Uma análise a mais de 100 mil interações no Microsoft 365 Copilot mostra que 49% das conversas estão associadas a trabalho cognitivo, incluindo análise de informação, resolução de problemas, avaliação e pensamento criativo. Para a Microsoft, este dado mostra que a IA já não está apenas a automatizar tarefas simples, mas a apoiar trabalho que antes exigia maior especialização.

O impacto também é visível na perceção dos trabalhadores. 58% dos utilizadores de IA afirmam estar hoje a produzir trabalho que não conseguiriam realizar há um ano. Entre os Frontier Professionals, descritos pela Microsoft como os utilizadores mais avançados de IA, a percentagem sobe para 80%. O relatório indica ainda que 66% dos utilizadores dizem que a IA lhes permite dedicar mais tempo a trabalho de maior valor.

Mas a Microsoft sublinha que o fator determinante para captar valor com IA não é apenas individual. A cultura da empresa, o apoio da liderança e as práticas de gestão de talento têm mais do dobro do impacto da IA quando comparados com fatores individuais, como mentalidade ou comportamento dos trabalhadores. A questão central, por isso, já não é apenas saber se as pessoas têm as competências certas, mas se as organizações criaram modelos de gestão, incentivos e estruturas que sustentam novas formas de trabalhar.

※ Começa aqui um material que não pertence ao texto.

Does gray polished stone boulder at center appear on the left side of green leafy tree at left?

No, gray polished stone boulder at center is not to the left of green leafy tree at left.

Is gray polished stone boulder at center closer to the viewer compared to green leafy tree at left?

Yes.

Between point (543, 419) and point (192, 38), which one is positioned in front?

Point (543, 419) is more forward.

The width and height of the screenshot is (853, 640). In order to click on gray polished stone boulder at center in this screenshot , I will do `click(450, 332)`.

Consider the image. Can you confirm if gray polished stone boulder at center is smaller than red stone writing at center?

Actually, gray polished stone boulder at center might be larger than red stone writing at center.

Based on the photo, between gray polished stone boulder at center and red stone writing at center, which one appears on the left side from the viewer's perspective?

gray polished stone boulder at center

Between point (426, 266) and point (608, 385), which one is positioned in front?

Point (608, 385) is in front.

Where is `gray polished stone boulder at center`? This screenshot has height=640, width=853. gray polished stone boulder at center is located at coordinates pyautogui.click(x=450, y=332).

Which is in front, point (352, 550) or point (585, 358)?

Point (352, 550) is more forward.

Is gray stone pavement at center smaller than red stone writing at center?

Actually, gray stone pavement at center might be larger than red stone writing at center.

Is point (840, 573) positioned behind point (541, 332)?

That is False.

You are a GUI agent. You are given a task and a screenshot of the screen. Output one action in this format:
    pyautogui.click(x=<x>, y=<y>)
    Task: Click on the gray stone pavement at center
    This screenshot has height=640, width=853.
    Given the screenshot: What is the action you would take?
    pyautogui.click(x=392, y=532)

O estudo identifica uma tensão entre pressão para executar e necessidade de transformar. Embora 65% dos utilizadores de IA receiem ficar para trás se não adotarem rapidamente a tecnologia, 45% admitem que é mais seguro manter o foco nos objetivos atuais do que redesenhar o trabalho. Ao mesmo tempo, apenas 13% dizem sentir-se recompensados por inovar. Este desfasamento pode limitar a adoção real da IA, mesmo quando as ferramentas já estão disponíveis.

As empresas mais avançadas, designadas pela Microsoft como Frontier Firms, distinguem-se por focarem a absorção da IA e não apenas a sua adoção. Ou seja, não se limitam a disponibilizar ferramentas: redesenham processos, integram agentes e copilotos nos fluxos de trabalho, capturam conhecimento gerado pelas equipas e transformam esse conhecimento em aprendizagem organizacional contínua.

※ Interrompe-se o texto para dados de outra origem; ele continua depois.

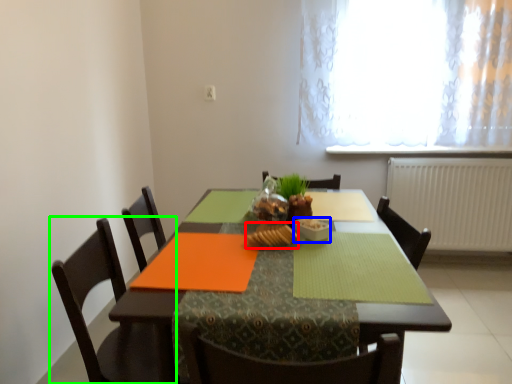
Question: Estimate the real-world distances between objects in this image. Which object is farther from food (highlighted by a red box), tableware (highlighted by a blue box) or chair (highlighted by a green box)?

Choices:
 (A) tableware
 (B) chair

Answer: (B)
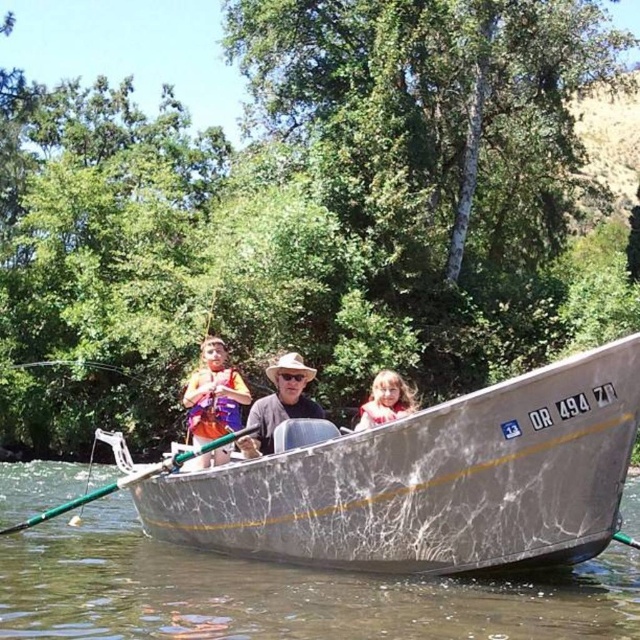
You are a drone operator trying to capture a photo of the matte gray hat at center from above. The drone has a camera with a 100mm lens. Given that the hat is at coordinates point 0.631, 0.438, what is the best way to position the drone to ensure the hat is centered in the photo?

The matte gray hat at center is located at point [280,403]. To center it in the photo, position the drone directly above the hat at those coordinates using the camera lens.

You are standing on the dock and want to retrieve the green metallic paddle at center from the silver metallic boat at center. Which object should you approach first?

You should approach the silver metallic boat at center first because it is closer to you than the green metallic paddle at center, so you can reach the paddle by accessing the boat first.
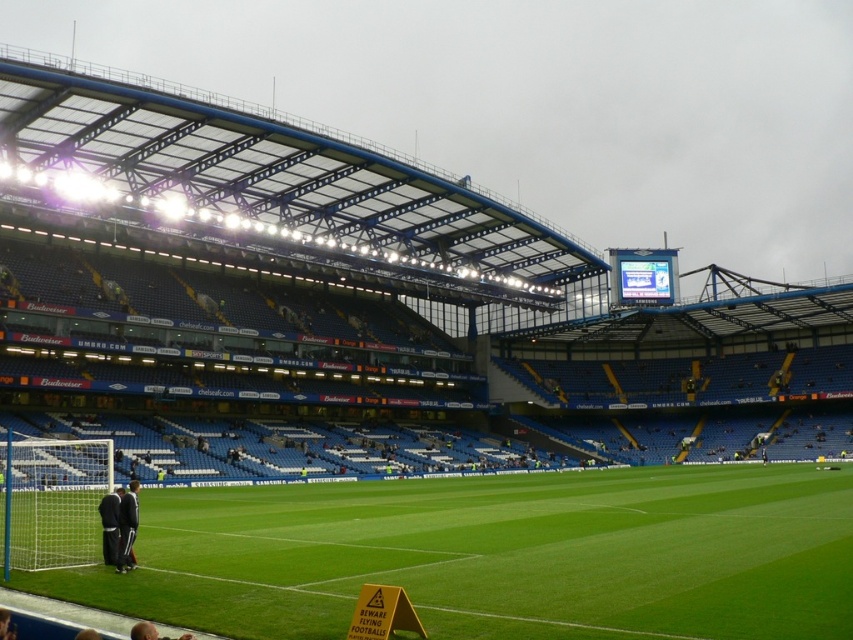
Who is positioned more to the left, green grass football field at lower left or dark gray tracksuit at lower left?

From the viewer's perspective, dark gray tracksuit at lower left appears more on the left side.

You are a GUI agent. You are given a task and a screenshot of the screen. Output one action in this format:
    pyautogui.click(x=<x>, y=<y>)
    Task: Click on the green grass football field at lower left
    This screenshot has height=640, width=853.
    Given the screenshot: What is the action you would take?
    498,556

Does point (76, 572) come behind point (132, 490)?

That is False.

Locate an element on the screen. The image size is (853, 640). green grass football field at lower left is located at coordinates (498, 556).

This screenshot has width=853, height=640. What do you see at coordinates (126, 525) in the screenshot?
I see `dark gray tracksuit at lower left` at bounding box center [126, 525].

Locate an element on the screen. This screenshot has height=640, width=853. dark gray tracksuit at lower left is located at coordinates (126, 525).

Looking at this image, between green grass football field at lower left and white mesh net at lower left, which one is positioned higher?

Positioned higher is white mesh net at lower left.

Who is taller, green grass football field at lower left or white mesh net at lower left?

white mesh net at lower left is taller.

This screenshot has height=640, width=853. What do you see at coordinates (498, 556) in the screenshot?
I see `green grass football field at lower left` at bounding box center [498, 556].

Identify the location of green grass football field at lower left. (498, 556).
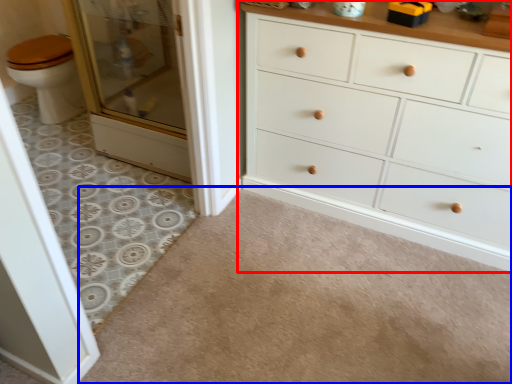
Question: Among these objects, which one is nearest to the camera, chest of drawers (highlighted by a red box) or plain (highlighted by a blue box)?

Choices:
 (A) chest of drawers
 (B) plain

Answer: (B)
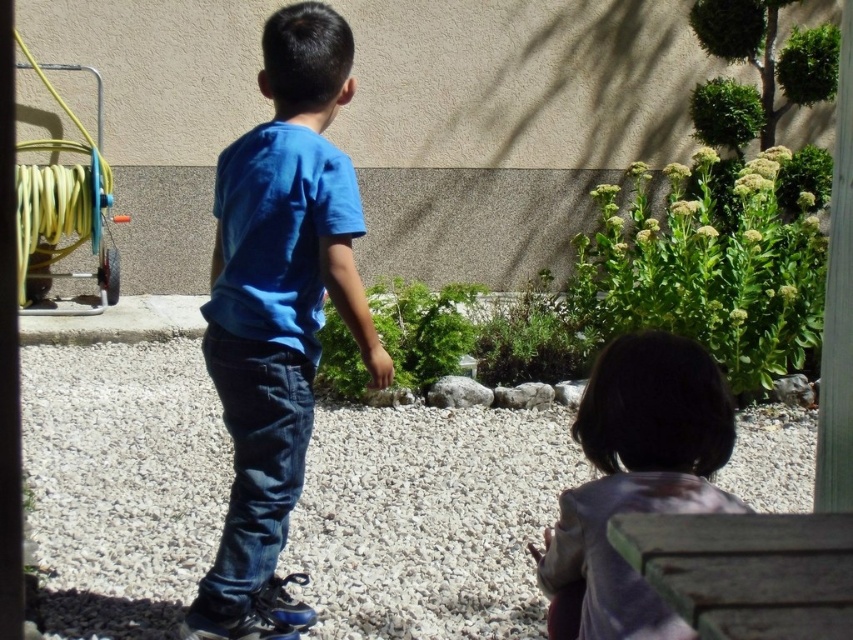
You are standing in the garden and want to place a small potted plant exactly at the center of the purple fabric at lower right. According to the image, what are the coordinates where you should place the potted plant?

The coordinates for the center of the purple fabric at lower right are approximately at point (635, 481).

You are standing in the garden and want to place a small potted plant exactly at the point marked by coordinates point (635, 481). Which object in the scene is located closest to this point?

The point (635, 481) corresponds to the purple fabric at lower right, so the closest object is the purple fabric at lower right.

You are a gardener who wants to place a new plant pot between the purple fabric at lower right and the smooth gray rock at center. Based on their heights, which object should the pot be placed closer to in order to avoid blocking sunlight to the shorter one?

The purple fabric at lower right is taller than the smooth gray rock at center. To avoid blocking sunlight to the shorter smooth gray rock at center, the new plant pot should be placed closer to the purple fabric at lower right.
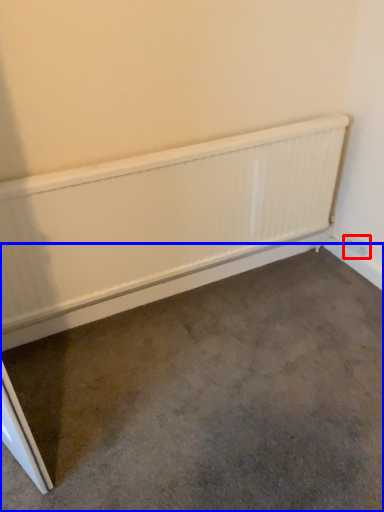
Question: Which of the following is the closest to the observer, electric outlet (highlighted by a red box) or concrete (highlighted by a blue box)?

Choices:
 (A) electric outlet
 (B) concrete

Answer: (B)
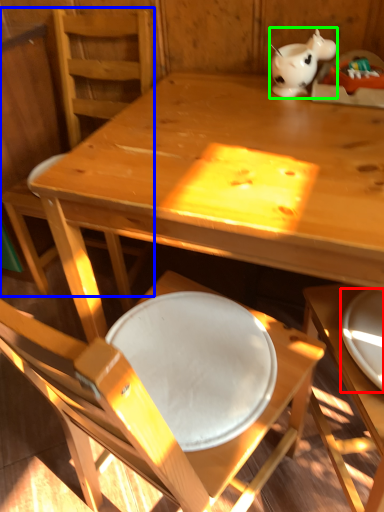
Question: Which is farther away from plate (highlighted by a red box)? chair (highlighted by a blue box) or tableware (highlighted by a green box)?

Choices:
 (A) chair
 (B) tableware

Answer: (A)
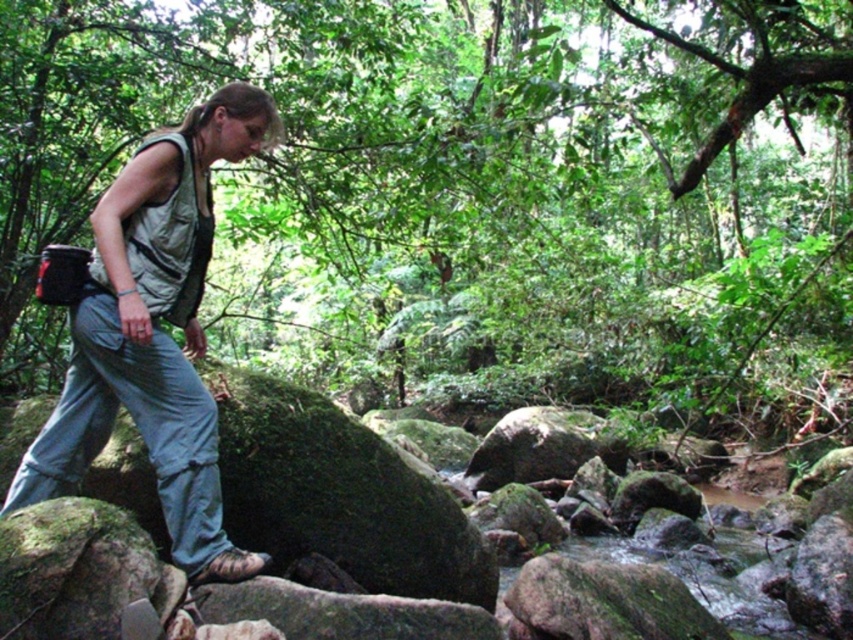
You are a hiker navigating the forest and see the green mossy rocks at center and the light gray fabric vest at left. Which object is positioned higher in the scene?

The green mossy rocks at center are positioned higher than the light gray fabric vest at left because they are located above it.

You are a hiker navigating a rocky stream in a forest. You notice a point marked at coordinates (460, 173). What is located at this point?

The green mossy rocks at center are located at point (460, 173).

Esta mudança implica que a IA deixe de ser tratada como uma camada adicional de produtividade individual e passe a ser integrada no modelo operativo. Quando o conhecimento é captado, partilhado e incorporado no funcionamento das organizações, cria-se um ciclo de aprendizagem que pode reforçar a capacidade da empresa ao longo do tempo.

O relatório confirma que a próxima fase da IA no trabalho será menos tecnológica e mais organizacional. O acesso a ferramentas como copilotos e agentes será apenas o ponto de partida. A vantagem competitiva dependerá da capacidade das empresas para redesenhar funções, rever métricas de desempenho, incentivar experimentação, formar equipas e alinhar liderança, talento e tecnologia.

A mensagem da Microsoft é clara: os trabalhadores mais avançados já estão a fazer mais com IA. A questão agora é saber se as empresas conseguem acompanhar esse ritmo, criando estruturas que transformem ganhos individuais em impacto coletivo e sustentado.